See how the characters changed the plot? Characters create
plot. A writer’s job comes from making sure the plot isn’t railroading the characters towards a predetermined outcome, but that the characters have the ability to change it. They ARE the plot in many ways. Writers who want specific things to happen at specific times can learn a lot from watching a LARP about how it just doesn't work like that. If you HAVE to have a happy ending, perhaps rather than change the plot to suit the characters, you might consider changing a character in a way that makes such an action or reaction more consistent. And it sure won't hurt if you're willing to have a happy ending that isn't quite like the one you pictured.
Not everyone gets the benefit of seeing the same LARP twice without being the person who is running them. That was an interesting treat for me. However, it is possible for a writer to look around in a LARP and notice how much effect the players are having on what’s going on. Almost everything should be a result of the characters' choices. In the Mutant Saga LARP there wasn’t any external plot. They just stuck thirty-five characters like bugs in a jar, shook them a little and waited to see how many different ways we could come up with to hurt each other.

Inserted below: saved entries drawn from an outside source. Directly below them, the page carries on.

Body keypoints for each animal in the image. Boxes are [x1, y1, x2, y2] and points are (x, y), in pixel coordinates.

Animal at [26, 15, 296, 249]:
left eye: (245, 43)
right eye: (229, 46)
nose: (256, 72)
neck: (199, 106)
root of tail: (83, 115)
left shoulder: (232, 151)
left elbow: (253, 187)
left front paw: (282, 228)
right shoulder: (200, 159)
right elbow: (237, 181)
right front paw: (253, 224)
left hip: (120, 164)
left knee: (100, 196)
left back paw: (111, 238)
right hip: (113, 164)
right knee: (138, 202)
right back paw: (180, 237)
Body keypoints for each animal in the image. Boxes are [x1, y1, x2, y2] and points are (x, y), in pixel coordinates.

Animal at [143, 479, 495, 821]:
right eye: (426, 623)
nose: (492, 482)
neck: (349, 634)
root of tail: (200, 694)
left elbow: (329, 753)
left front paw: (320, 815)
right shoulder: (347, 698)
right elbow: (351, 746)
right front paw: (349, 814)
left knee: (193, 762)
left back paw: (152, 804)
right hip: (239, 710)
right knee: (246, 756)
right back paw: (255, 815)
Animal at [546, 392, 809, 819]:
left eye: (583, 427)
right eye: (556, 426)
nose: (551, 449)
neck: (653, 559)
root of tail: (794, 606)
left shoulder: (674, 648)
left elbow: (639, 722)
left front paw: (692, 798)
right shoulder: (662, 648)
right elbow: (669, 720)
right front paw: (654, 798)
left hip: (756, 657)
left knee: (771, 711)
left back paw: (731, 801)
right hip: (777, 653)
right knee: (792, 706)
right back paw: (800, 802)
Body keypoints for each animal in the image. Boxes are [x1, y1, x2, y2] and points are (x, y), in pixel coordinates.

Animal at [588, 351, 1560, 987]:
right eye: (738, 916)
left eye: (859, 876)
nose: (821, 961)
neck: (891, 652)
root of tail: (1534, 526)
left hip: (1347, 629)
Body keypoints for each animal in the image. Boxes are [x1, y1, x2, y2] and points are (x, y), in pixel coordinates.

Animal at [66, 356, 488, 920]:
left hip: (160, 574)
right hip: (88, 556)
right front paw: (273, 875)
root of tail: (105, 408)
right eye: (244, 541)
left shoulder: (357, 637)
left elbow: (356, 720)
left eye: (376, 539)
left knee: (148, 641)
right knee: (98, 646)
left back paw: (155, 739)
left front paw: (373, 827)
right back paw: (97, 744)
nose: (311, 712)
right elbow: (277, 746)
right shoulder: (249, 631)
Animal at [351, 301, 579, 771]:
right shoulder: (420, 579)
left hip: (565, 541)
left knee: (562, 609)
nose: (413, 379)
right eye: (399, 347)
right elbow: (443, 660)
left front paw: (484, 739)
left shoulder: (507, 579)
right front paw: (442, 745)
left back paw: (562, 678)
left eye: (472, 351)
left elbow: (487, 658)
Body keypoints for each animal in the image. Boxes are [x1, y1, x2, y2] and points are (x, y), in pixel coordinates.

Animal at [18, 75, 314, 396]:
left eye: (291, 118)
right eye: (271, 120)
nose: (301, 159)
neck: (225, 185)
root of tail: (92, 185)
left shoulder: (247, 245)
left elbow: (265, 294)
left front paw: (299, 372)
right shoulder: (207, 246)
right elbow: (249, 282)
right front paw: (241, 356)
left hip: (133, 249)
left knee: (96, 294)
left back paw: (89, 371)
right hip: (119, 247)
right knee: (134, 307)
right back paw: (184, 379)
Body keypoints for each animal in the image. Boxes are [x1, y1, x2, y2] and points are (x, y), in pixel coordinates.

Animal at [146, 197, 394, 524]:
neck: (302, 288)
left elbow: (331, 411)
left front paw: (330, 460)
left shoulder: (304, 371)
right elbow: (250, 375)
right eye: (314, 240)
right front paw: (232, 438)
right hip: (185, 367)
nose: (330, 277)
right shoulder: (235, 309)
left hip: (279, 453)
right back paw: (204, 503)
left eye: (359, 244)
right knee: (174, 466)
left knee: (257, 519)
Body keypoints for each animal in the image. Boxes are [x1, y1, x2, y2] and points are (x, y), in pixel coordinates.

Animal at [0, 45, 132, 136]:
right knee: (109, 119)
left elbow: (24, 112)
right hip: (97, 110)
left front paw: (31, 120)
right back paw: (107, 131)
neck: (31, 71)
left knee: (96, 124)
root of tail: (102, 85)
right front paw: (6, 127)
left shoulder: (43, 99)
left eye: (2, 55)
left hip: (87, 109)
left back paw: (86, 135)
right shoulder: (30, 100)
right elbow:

The entire night’s events were entirely character generated by character.
The characters are driving in most LARPs. That means that once game is on, the storyteller HAS to let go of any expectation of the outcome. They must let go. (In fact, the worst LARPs are the ones where the players feel that they’re not affecting the outcome.) The same is true of good fiction. You have to let go of that plot, dear writer. LET IT GO! If you’re just moving your characters from point A to point B to point C and it doesn’t matter if it’s a tortured artist with daddy issues or a fuzzy puppet that believes violence is the way to deal with moral dilemmas, you’re not writing compelling characters—or a good story. If your characters have never done anything you didn’t expect, you might want to give them a longer leash. Your characters should always drive the plot, and never (EVER) the other way around. Watching a LARP can be a great experience in watching how characters cause things to unfold, and in becoming zen that they might screw everything up, but it will still be a better story if you let go.